A quick plot of distances to neighboring pointd for a couple of selected projected data points.

In [None]:
plt.figure(figsize=(16,6))
plt.subplot(1,2,1)
plt.plot(sorted_rows[0]);

plt.subplot(1,2,2)
plt.plot(sorted_rows[5]);

I'm going to select my neighborhood structures to be determined by the 30 nearest points.

In [None]:
Ks = np.ones(100,dtype=np.int32)*30

# Comparing Local Structure Preservation

In [None]:
def generate_geometric_probs(K):
    """Generates a probability distribution, Pr(x = n) ~ p**n """

    p = (0.01)**(1/K)
    probs = p**np.arange(K)
    probs = probs/probs.sum()
    return probs

I'm going to generate the list of local points under both projection maps and a geometric probability distribution for UMAP's selection of points.

In [None]:
lists_a = [((distances_umap[n]).argsort()[1:Ks[t]]).tolist() for t,n in enumerate(ks)]
lists_b = [((distances_pacmap[n]).argsort()[1:Ks[t]]).tolist() for t,n in enumerate(ks)]

In [None]:
probs_a  = [generate_geometric_probs(K-1) for K in Ks]

Here is where I compute the $Z$ statistic and decide if the 2 algorithms preserve local structure in a related fashion:

In [None]:
Z = rbo_analytics.compute_recommender_test_statistic(lists_a, lists_b,probs_a,verbose=True)

print(f"Sigmage that the 2 nonlinear projection algorithms are functionally related when it comes to preserving local structure: {Z}")

if Z >= -2.33:
    print("The 2 nonlinear projections algorithms are functionally related when it comes to preserving global structure.")
else:
    print("The 2 nonlinear projections algorithms are *NOT* functionally related when it comes to preserving global structure.")


# Comparing Global Structure Preservation

In [None]:
lists_a = [((-distances_umap[n]).argsort()[0:Ks[t]]).tolist() for t,n in enumerate(ks)]
lists_b = [((-distances_pacmap[n]).argsort()[0:Ks[t]]).tolist() for t,n in enumerate(ks)]

In [None]:
probs_a  = [generate_geometric_probs(K) for K in Ks]

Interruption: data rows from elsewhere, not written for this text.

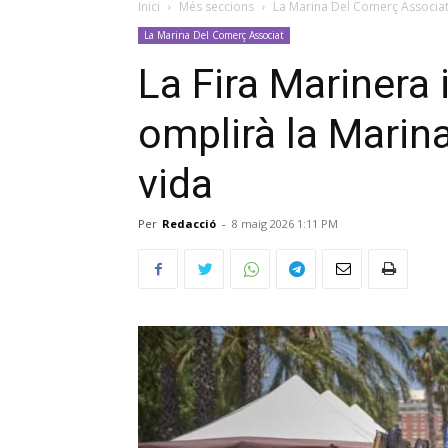
Inici
Més seccions
La Marina Del Comerç Associa
La Marina Del Comerç Associat
La Fira Marinera
omplirà la Marina
vida
Per
Redacció
-
8 maig 2026 1:11 PM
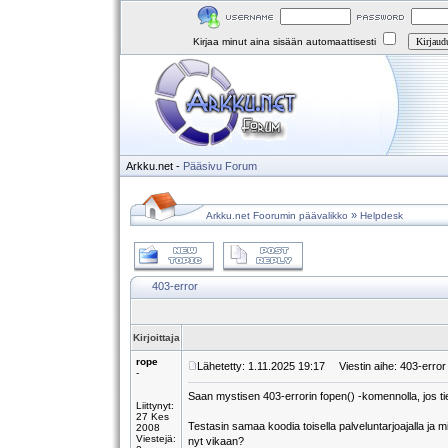
Kirjaa minut aina sisään automaattisesti
Arkku.net
-
Pääsivu
Forum
»
Arkku.net Foorumin päävalikko
Helpdesk
403-error
Kirjoittaja
rope
Lähetetty: 1.11.2025 19:17
Viestin aihe: 403-error
-
Saan mystisen 403-errorin fopen() -komennolla, jos tiedo
Liittynyt:
27 Kes
Testasin samaa koodia toisella palveluntarjoajalla ja m
2008
Viestejä:
nyt vikaan?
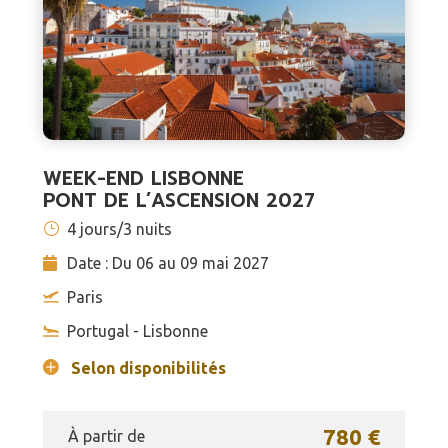
WEEK-END LISBONNE
PONT DE L’ASCENSION 2027
4 jours/3 nuits
Date : Du 06 au 09 mai 2027
Paris
Portugal - Lisbonne
Selon disponibilités
780 €
À partir de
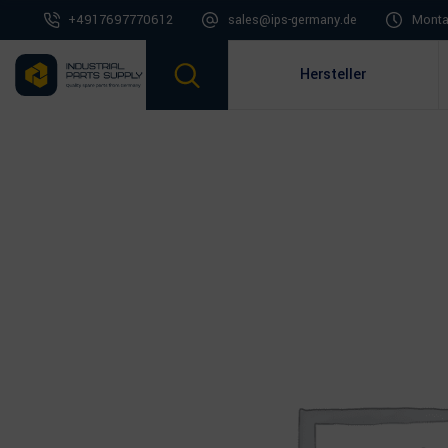
+4917697770612
sales@ips-germany.de
Montag
Hersteller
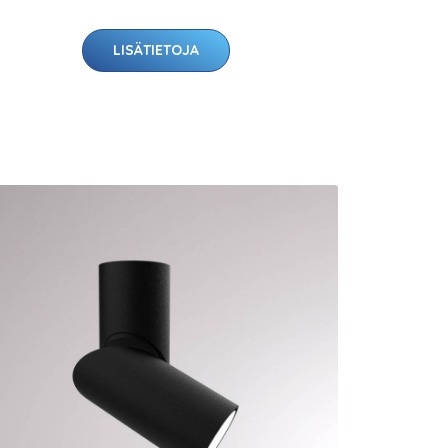
LISÄTIETOJA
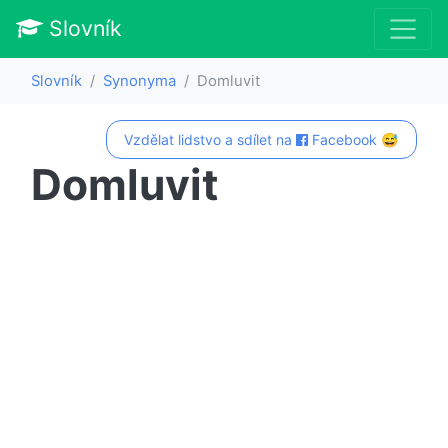
Slovník
Slovník
Synonyma
Domluvit
Vzdělat lidstvo a sdílet na
Facebook 😅
Domluvit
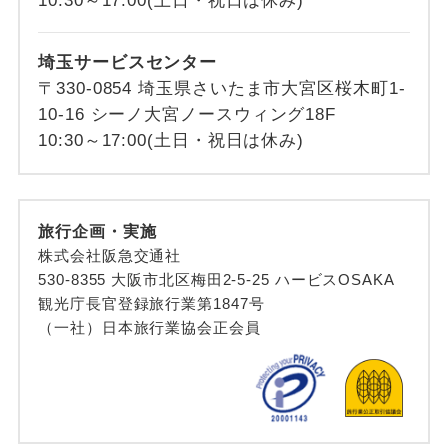
10:30～17:00(土日・祝日は休み)
埼玉サービスセンター
〒330-0854 埼玉県さいたま市大宮区桜木町1-
10-16 シーノ大宮ノースウィング18F
10:30～17:00(土日・祝日は休み)
旅行企画・実施
株式会社阪急交通社
530-8355 大阪市北区梅田2-5-25 ハービスOSAKA
観光庁長官登録旅行業第1847号
（一社）日本旅行業協会正会員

Here is where I compute the $Z$ statistic and decide if the 2 algorithms preserve global structure in a related fashion:

In [None]:
Z = rbo_analytics.compute_recommender_test_statistic(lists_a, lists_b,probs_a,verbose=True)

print(f"Sigmage that the 2 nonlinear projection algorithms are functionally related when it comes to preserving local structure: {Z}")

if Z >= -2.33:
    print("The 2 nonlinear projections algorithms are functionally related when it comes to preserving global structure.")
else:
    print("The 2 nonlinear projections algorithms are *NOT* functionally related when it comes to preserving global structure.")